Artery Research (Dec 2009)
P1.07 MEASUREMENT OF CAROTID INTIMA-MEDIA THICKNESS IN HEALTHY PERSONS AND PATIENTS WITH TYPE 2 DIABETES - A REPRODUCIBILITY STUDY
Abstract
Background: Carotid intima-media thickness (IMT) measured by B-mode ultrasound is a sensitive and non-invasive method for detection of subclinical cardiovascular disease (CVD) and is often used as primary outcome measure in clinical trials as a surrogate marker of CVD. The purpose of the present study was to quantify the repeatability of this method between and within sonographers and readers. Furthermore we studied the day-to-day variation. Methods: We used B-mode ultrasound and a computerized software programme (MIA vascular tools) for analysis of Carotid IMT (far wall of the common carotid artery).

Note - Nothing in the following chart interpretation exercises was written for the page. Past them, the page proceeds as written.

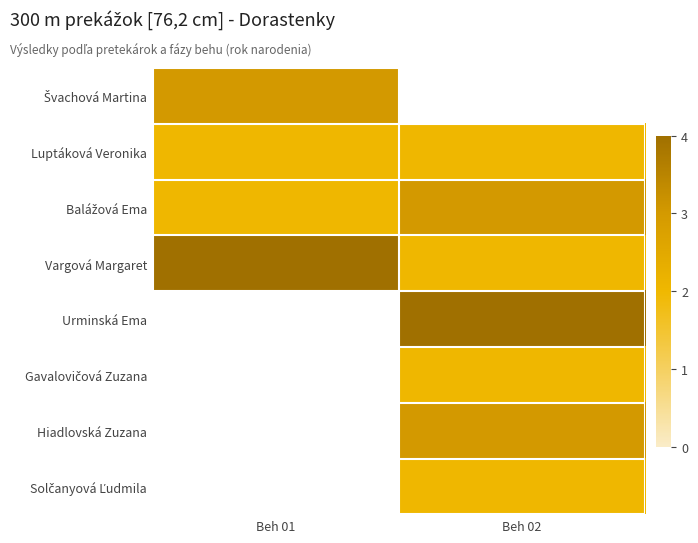

Is it true that Solčanyová Ľudmila equals 3.4 at Beh 02?

False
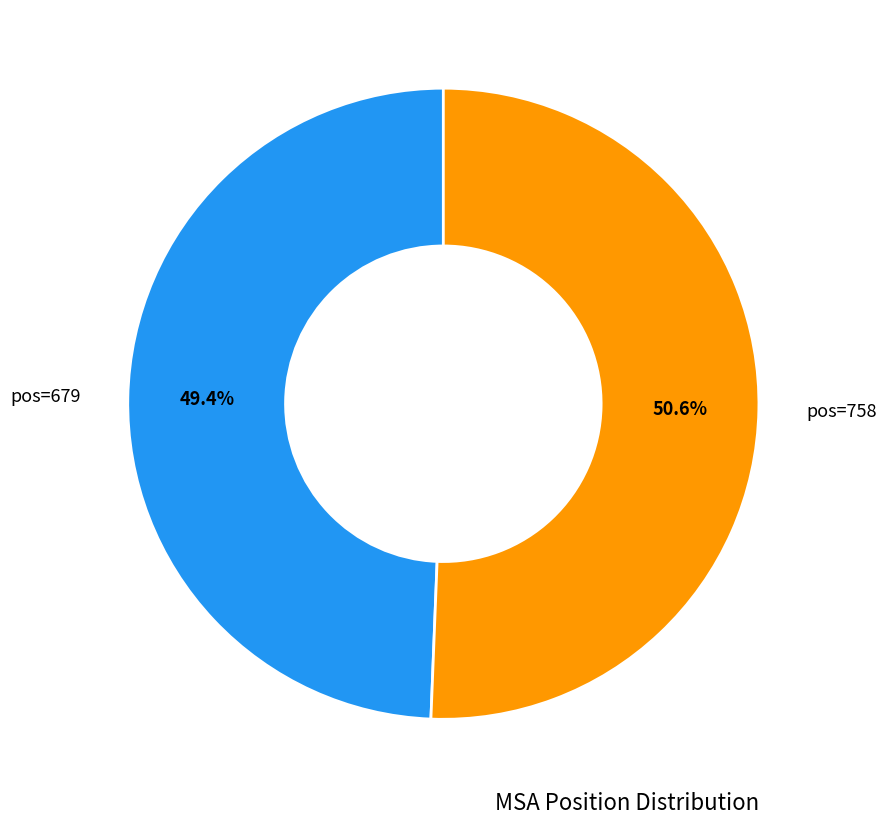

Is there a majority slice in this chart?

Yes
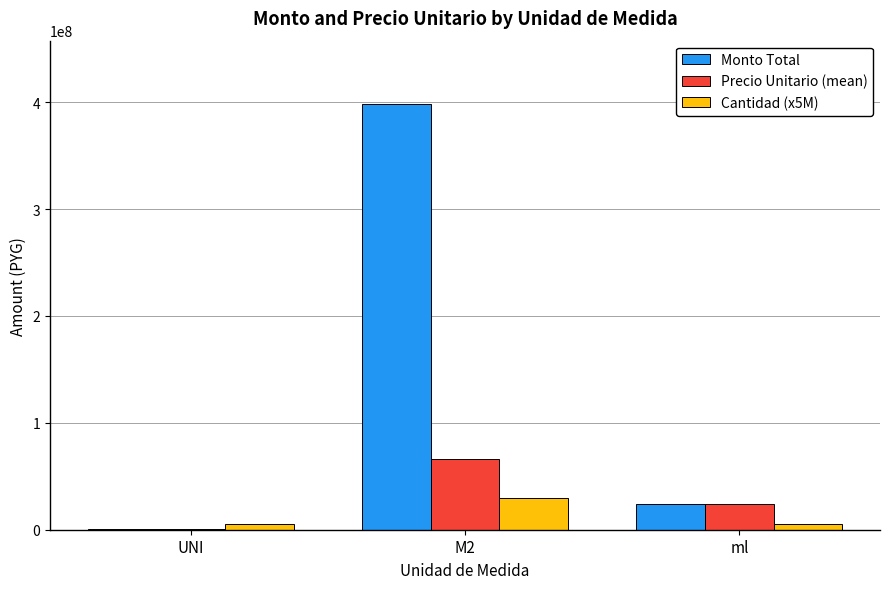

What is the total value across all series at ml?

53644000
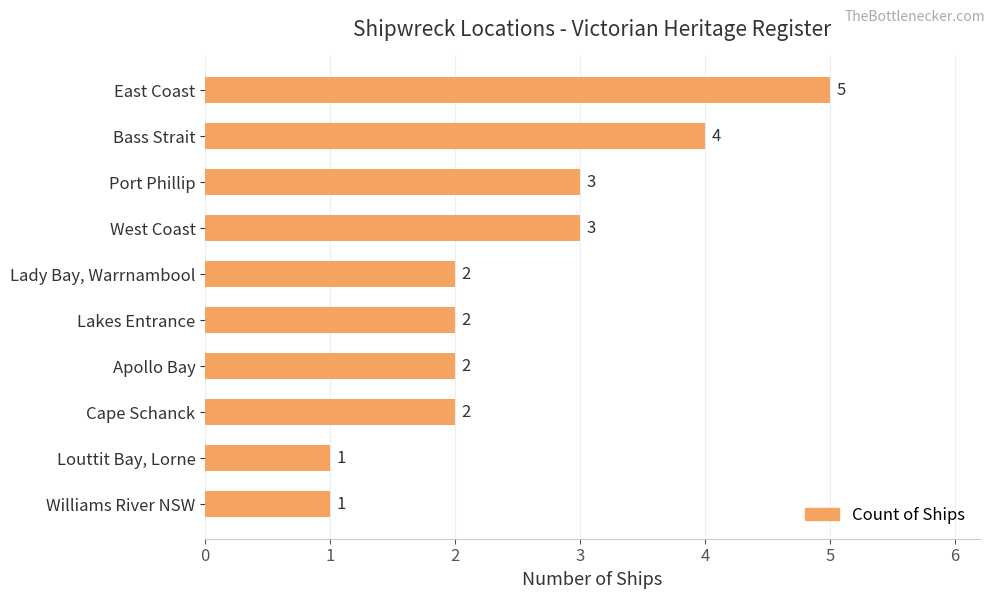

What is the greatest value displayed?

5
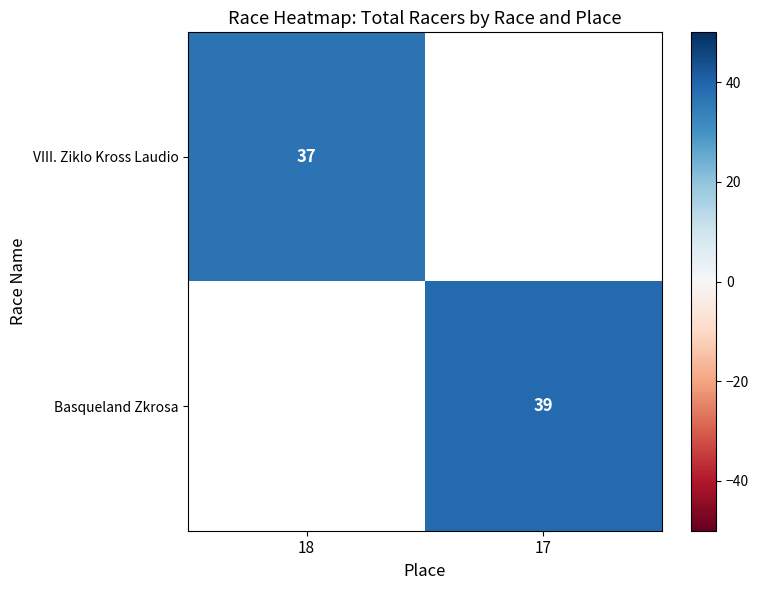

Is it true that Basqueland Zkrosa equals 66 at 17?

False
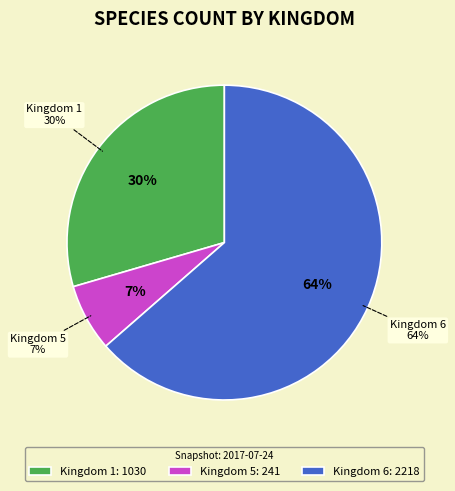

Which category accounts for the majority?

kingdom_6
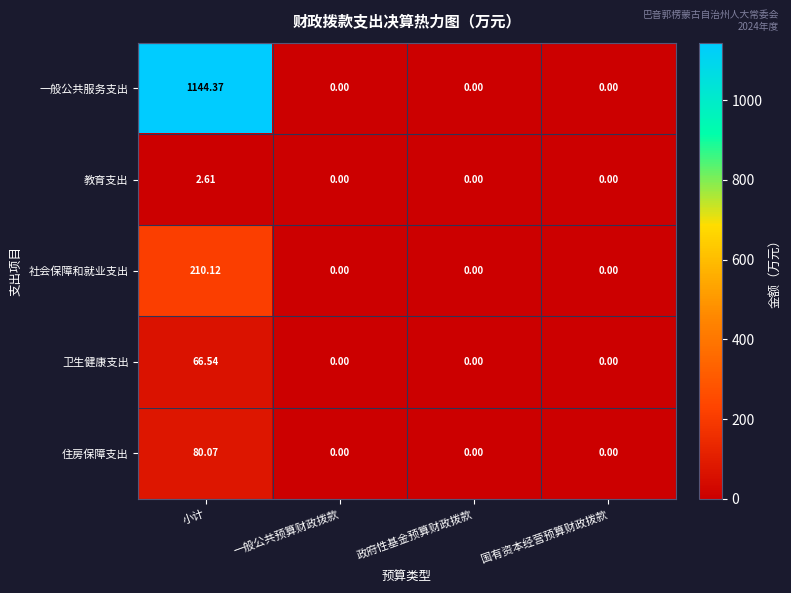

Which category has the highest value in the 一般公共服务支出 series?

小计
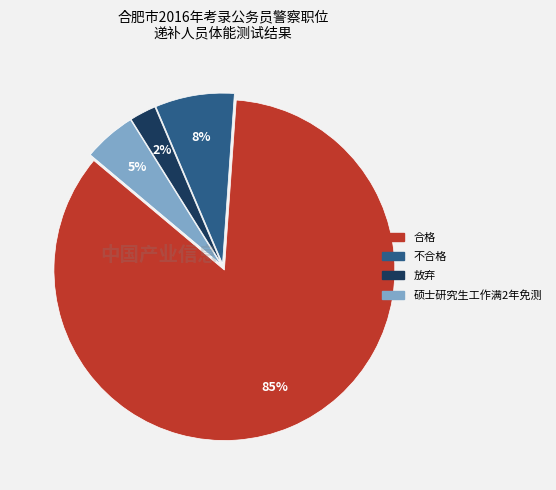

Between 合格 and 不合格, which is larger?

合格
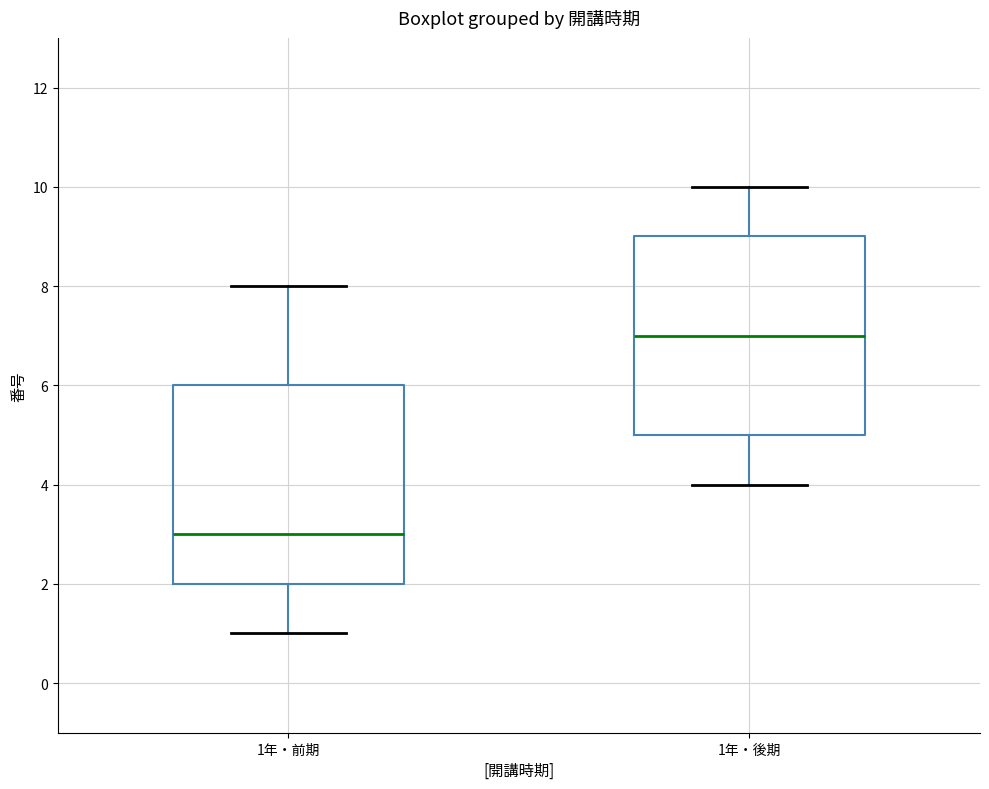

Reading left to right, read every box against the y-axis: the position of its median line, the range the box covers, and the ends of its whiskers. The values are not printed on the chart, so give them approximately, as read against the axis.

1年・前期: median 3, box 2 to 6, whiskers 1 to 8
1年・後期: median 7, box 5 to 9, whiskers 4 to 10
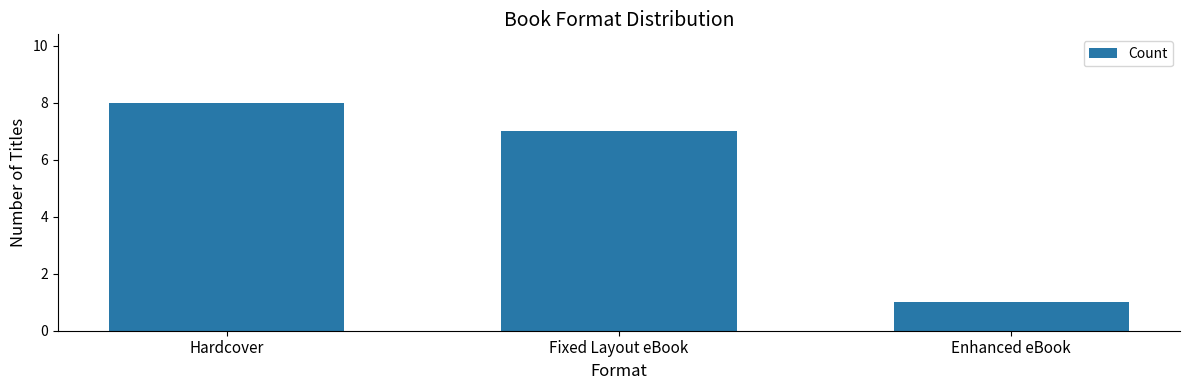

Reading right to left, transcribe all the data shown in this chart.

1	7	8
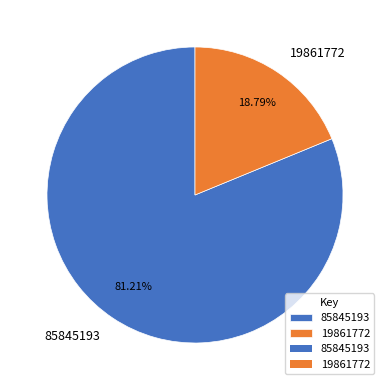

Approximately how many times larger is the value at 19861772 compared to 85845193?

0.2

Measurement of Carotid IMT was done for 30 healthy persons and 28 T2D patients by two different sonographers and two different readers on two separate days. Results: Comparisons of Carotid IMT between readers assessing the same picture (reader variability) resulted in limits of agreement on the relative scale from 0.92 to 1.07, i.e. there is a 95% probability that the reading of a given picture by a second reader gives a thickness between 0.92 and 1.07 of the first reading. Comparing different sonographers resulted in limits of agreement from 0.83 to 1.22 We found no differences between healthy persons and patients with T2D. Conclusion: Measurement of carotid IMT has the same accuracy in both healthy persons and patients with T2D. The major sources of variation are the differences between sonographers and the day-to-day variation whereas the following reading of the recording using computerized software shows very little variation.